'''
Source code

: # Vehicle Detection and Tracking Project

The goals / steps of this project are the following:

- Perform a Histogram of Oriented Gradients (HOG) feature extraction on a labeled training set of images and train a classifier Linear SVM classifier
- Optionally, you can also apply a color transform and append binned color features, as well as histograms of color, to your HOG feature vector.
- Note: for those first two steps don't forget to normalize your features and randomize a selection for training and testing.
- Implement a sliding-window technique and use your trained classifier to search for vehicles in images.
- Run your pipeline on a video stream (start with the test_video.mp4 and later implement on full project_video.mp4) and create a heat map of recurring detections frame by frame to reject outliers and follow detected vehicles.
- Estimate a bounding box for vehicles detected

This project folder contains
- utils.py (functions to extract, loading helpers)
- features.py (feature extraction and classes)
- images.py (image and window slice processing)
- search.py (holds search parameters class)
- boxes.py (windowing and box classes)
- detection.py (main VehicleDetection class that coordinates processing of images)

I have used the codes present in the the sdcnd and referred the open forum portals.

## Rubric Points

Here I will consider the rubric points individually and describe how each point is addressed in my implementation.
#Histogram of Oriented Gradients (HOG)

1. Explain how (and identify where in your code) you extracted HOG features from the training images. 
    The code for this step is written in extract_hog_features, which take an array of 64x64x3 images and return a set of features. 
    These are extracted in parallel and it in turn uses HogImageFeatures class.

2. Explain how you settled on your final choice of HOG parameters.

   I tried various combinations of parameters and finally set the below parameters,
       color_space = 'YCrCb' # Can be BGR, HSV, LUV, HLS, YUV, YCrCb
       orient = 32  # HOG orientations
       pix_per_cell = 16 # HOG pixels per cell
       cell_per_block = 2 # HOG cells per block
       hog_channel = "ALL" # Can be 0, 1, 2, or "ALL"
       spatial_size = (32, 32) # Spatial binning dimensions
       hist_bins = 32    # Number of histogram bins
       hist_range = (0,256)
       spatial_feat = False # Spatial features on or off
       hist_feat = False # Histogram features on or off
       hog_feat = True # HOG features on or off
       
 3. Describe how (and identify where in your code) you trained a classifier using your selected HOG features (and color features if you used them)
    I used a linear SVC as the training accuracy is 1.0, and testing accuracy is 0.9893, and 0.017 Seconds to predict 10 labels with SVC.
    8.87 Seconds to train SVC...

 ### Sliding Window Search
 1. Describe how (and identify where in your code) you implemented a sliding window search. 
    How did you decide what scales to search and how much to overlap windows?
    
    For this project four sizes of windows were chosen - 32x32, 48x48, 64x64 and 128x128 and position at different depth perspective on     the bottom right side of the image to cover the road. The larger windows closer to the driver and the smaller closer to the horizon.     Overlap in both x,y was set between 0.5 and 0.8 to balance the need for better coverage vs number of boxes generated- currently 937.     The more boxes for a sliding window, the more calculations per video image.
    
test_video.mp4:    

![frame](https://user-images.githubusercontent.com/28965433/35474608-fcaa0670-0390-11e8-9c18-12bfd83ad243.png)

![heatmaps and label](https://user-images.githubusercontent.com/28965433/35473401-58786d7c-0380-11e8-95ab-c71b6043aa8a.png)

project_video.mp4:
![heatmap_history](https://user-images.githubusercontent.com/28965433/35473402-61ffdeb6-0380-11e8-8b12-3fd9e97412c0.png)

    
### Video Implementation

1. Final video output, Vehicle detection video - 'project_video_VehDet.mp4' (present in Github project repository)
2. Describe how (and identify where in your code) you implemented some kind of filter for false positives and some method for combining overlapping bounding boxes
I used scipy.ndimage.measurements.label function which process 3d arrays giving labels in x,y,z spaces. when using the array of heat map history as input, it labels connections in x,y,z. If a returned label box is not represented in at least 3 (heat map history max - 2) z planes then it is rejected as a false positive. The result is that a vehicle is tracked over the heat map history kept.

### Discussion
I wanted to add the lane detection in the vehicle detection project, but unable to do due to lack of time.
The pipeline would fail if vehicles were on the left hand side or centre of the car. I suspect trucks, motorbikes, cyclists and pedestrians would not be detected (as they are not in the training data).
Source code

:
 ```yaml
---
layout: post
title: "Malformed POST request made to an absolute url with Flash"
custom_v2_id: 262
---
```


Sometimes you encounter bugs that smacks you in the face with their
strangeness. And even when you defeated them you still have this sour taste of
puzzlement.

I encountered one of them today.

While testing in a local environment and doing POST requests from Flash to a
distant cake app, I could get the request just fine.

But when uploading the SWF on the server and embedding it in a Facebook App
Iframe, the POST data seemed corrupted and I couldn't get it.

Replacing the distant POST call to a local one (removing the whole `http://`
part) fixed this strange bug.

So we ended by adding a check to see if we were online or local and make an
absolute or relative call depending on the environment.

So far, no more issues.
'''
● What you should do:
Give back, word for word, the lines from the one with "Iframe, the POST" through the last line of the entries, both included, and no other line.

● Output:
Iframe, the POST data seemed corrupted and I couldn't get it.

Replacing the distant POST call to a local one (removing the whole `http://`
part) fixed this strange bug.

So we ended by adding a check to see if we were online or local and make an
absolute or relative call depending on the environment.

So far, no more issues.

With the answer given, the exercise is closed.